One of the things I love about summer is rhubarb! I still eat it like when I was a kid, soaked in a little jar of sugar. Not the healthiest option, but it’s so good!
With a coconut and almond crumble, as well as the sweet blend of strawberries and apples, this dessert is simply irresistible.
- 1 pound of strawberries, cut in 4
- 2 red apples, diced (Cortland are the best for texture)
- 2 stems of rhubarb, cut into small pieces
- 1 tablespoon cornstarch
- 1/3 cup of cane sugar
- 1 cup quick oats
- 1/3 cup of brown sugar
- 1/3 cup sliced almonds
- 1/3 cup unsweetened grated coconut
- 1/4 cup all-purpose flour
- 1/8 teaspoon salt
- 1/3 cup of vegan butter
- 2 tablespoon maple syrup
- Put the fruits in a bowl. You can peel the apples if you want, but i usually leave the skin it if it’s organic apples.

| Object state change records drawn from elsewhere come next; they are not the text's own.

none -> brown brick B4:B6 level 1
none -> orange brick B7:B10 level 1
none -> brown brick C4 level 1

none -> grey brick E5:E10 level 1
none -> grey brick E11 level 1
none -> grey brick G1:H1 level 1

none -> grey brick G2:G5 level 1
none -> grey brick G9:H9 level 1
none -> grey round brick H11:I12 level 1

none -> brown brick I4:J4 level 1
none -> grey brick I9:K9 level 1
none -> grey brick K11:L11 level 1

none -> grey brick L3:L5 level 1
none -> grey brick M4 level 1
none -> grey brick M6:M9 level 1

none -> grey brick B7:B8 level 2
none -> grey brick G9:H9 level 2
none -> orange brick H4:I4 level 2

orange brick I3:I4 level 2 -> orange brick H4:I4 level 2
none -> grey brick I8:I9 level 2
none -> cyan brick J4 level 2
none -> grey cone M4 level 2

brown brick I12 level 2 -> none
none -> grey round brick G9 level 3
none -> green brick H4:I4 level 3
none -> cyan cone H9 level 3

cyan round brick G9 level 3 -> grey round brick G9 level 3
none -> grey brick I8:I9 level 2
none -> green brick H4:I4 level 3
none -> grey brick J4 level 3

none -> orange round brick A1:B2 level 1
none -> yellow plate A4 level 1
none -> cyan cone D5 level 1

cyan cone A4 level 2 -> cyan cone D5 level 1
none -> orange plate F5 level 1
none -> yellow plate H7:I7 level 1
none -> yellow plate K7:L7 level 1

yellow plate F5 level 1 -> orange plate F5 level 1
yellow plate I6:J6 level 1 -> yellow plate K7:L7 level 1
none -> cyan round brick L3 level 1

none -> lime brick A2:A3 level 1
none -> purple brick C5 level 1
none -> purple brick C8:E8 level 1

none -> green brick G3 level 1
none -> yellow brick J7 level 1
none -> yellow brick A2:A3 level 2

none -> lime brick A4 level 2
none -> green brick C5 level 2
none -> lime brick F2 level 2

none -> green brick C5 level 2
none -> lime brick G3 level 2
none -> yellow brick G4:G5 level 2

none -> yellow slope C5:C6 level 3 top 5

- Add cornstarch and cane sugar. Mix well and transfer to a baking dish. Set aside.
- In a food processor, mix the rest of the ingredients. Add the mixture over the fruit and spread well with your hands.
- Bake at 375 F. 35 to 40 minutes or until crumble is golden brown.
- Let stand about twenty minutes. The fruit mixture may look slightly liquid, but it will thicken as it cools.